Children and Dentistry


Frequently Asked Questions

When should a child first see a dentist?

  • The ADA recommends that children see the dentist at one year of age or as soon as possible if blackened teeth or trauma has occurred. I recommend that children come at age 1 with a parent or guardian to become familiar with the dental setting and tools.  This is also a great opportunity to educate caregivers about the proper way to care for primary teeth.  A child’s full dentition consists of 20 teeth: 8 molars, 4 canines, and 8 anterior teeth.

When should a child’s first tooth erupt?

  • The first teeth that erupt are the lower front teeth around 6 months of age.  The lower front teeth are followed by the upper front teeth then molars, by age 2.  However, all children are different and it is not uncommon for a child to have a tooth as early as 2 months and as late as 1 year.

When can my child use regular toothpaste?

  • Toothpaste is not recommended for children under age 2.  Infant mouths should be cleaned with only wet gauze and no toothpaste. Brushing should be monitored closely until children are at least 10 years of age. It is the parent's responsibility to ensure that children are brushing thoroughly which means for at least 2 minutes twice a day.  I do not believe that flouride is the cure or proper prevention for all cavities.  In fact, too much fluoride can be detrimental causing pitting, discoloration and increased risk of caries. (CLICK HERE for more information about the health risks of fluoride)  I recommend using any non-fluoride toothpaste for children of all ages, but here are a few of my favorites:
                                                                                       (available in office!)                                        (available in office!)                  

Should my child floss?

  • Once all the primary teeth have erupted and they are touching, the parent should begin flossing the child's teeth.  Don’t worry that your child can't floss properly on their own. It is important that they are introduced to the idea so that is becomes an integral part of their oral hygiene at an early age.

My child fell and his tooth came out.  What do I do?

  • If a tooth gets knocked out or becomes loose due to trauma it is important to call the doctor right away.  A baby tooth can not be reimplanted so no treatment is required.  A permanent tooth should be immediately replaced into the socket if possible. See our section on common dental complaints for more detailed instructions. 

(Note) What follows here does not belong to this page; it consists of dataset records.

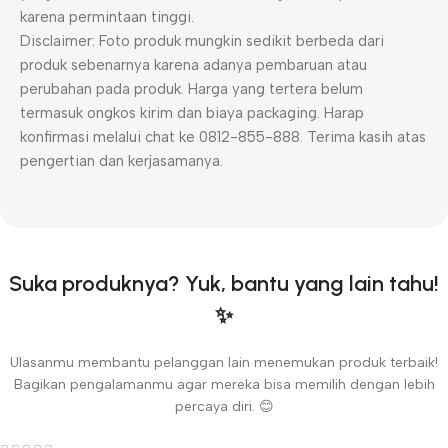
karena permintaan tinggi.
Disclaimer: Foto produk mungkin sedikit berbeda dari
produk sebenarnya karena adanya pembaruan atau
perubahan pada produk. Harga yang tertera belum
termasuk ongkos kirim dan biaya packaging. Harap
konfirmasi melalui chat ke 0812-855-888. Terima kasih atas
pengertian dan kerjasamanya.
Suka produknya? Yuk, bantu yang lain tahu!
✨
Ulasanmu membantu pelanggan lain menemukan produk terbaik!
Bagikan pengalamanmu agar mereka bisa memilih dengan lebih
percaya diri. 😊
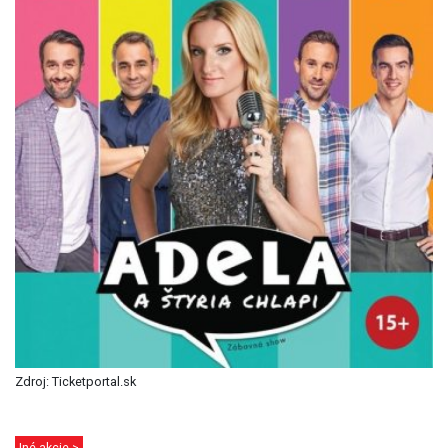
Zdroj: Ticketportal.sk
Iné akcie >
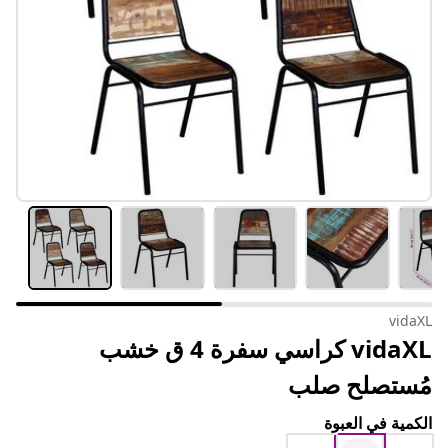
vidaXL
vidaXL كراسي سفرة 4 ق خشب
مُستصلح صلب
الكمية في العبوة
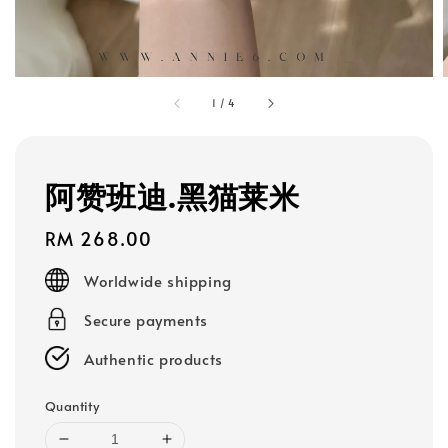
1
/
4
阿赞班迪.黑猫莱米
Regular
RM 268.00
price
Worldwide shipping
Secure payments
Authentic products
Quantity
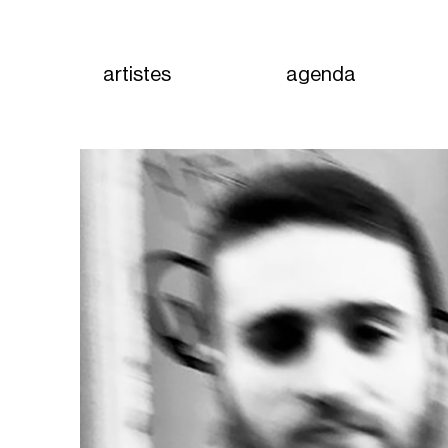
artistes
agenda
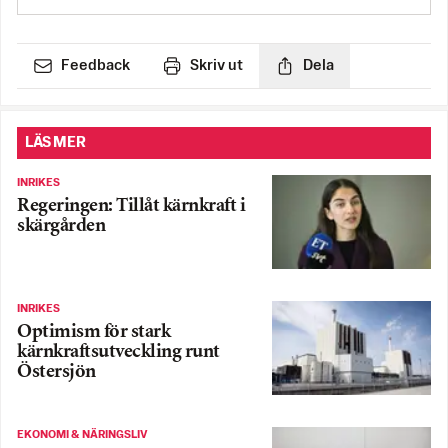
Feedback
Skriv ut
Dela
LÄS MER
INRIKES
Regeringen: Tillåt kärnkraft i
skärgården
INRIKES
Optimism för stark
kärnkraftsutveckling runt
Östersjön
EKONOMI & NÄRINGSLIV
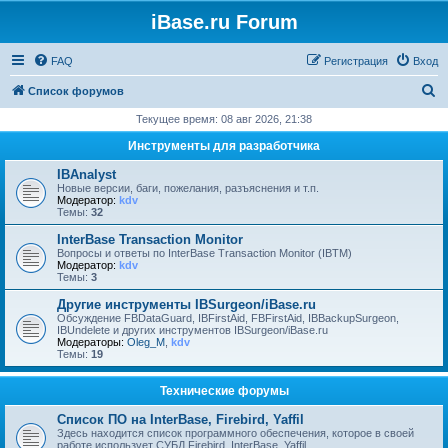
iBase.ru Forum
FAQ
Регистрация
Вход
П
Список форумов
о
Текущее время: 08 авг 2026, 21:38
и
Инструменты для разработчика
с
IBAnalyst
к
Новые версии, баги, пожелания, разъяснения и т.п.
Модератор:
kdv
Темы:
32
InterBase Transaction Monitor
Вопросы и ответы по InterBase Transaction Monitor (IBTM)
Модератор:
kdv
Темы:
3
Другие инструменты IBSurgeon/iBase.ru
Обсуждение FBDataGuard, IBFirstAid, FBFirstAid, IBBackupSurgeon,
IBUndelete и других инструментов IBSurgeon/iBase.ru
Модераторы:
Oleg_M
,
kdv
Темы:
19
Технические форумы
Список ПО на InterBase, Firebird, Yaffil
Здесь находится список программного обеспечения, которое в своей
работе использует СУБД Firebird, InterBase, Yaffil.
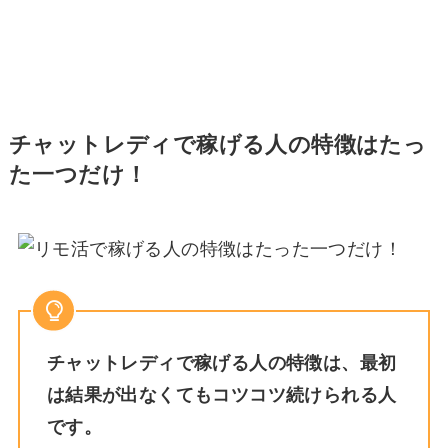
チャットレディで稼げる人の特徴はたっ
た一つだけ！
チャットレディで稼げる人の特徴は、最初
は結果が出なくてもコツコツ続けられる人
です。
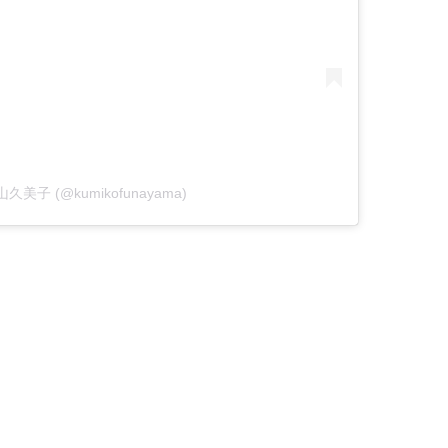
 舟山久美子 (@kumikofunayama)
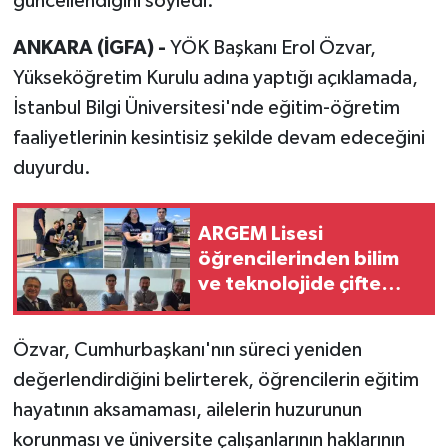
güncellendiğini söyledi.
ANKARA (İGFA) -
YÖK Başkanı Erol Özvar,
Yükseköğretim Kurulu adına yaptığı açıklamada,
İstanbul Bilgi Üniversitesi'nde eğitim-öğretim
faaliyetlerinin kesintisiz şekilde devam edeceğini
duyurdu.
ARGEM Lisesi
öğrencilerinden bilim
ve teknolojide çifte
başarı
Özvar, Cumhurbaşkanı'nın süreci yeniden
değerlendirdiğini belirterek, öğrencilerin eğitim
hayatının aksamaması, ailelerin huzurunun
korunması ve üniversite çalışanlarının haklarının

Does my child need braces? Early intervention

  • The bite of a child can determine whether or not the child will need braces.  It is normal and healthy for the child to have large spaces between the front teeth.  This ensures that there is plenty of room for the larger permanent teeth to grow in.  If the child has a crossbite or extreme crowding, they will be referred to an orthodontist for early intervention.  By catching these problems early, the later course of braces can be abbreviated.

Does my child need sealants?

  • It is my opinion that all first and second molars should be sealed once they are fully erupted.  We do not use sealants with BPA.  It is important to note that sealants only protect the biting surface of teeth not in between so flossing is still crucial to prevent cavities.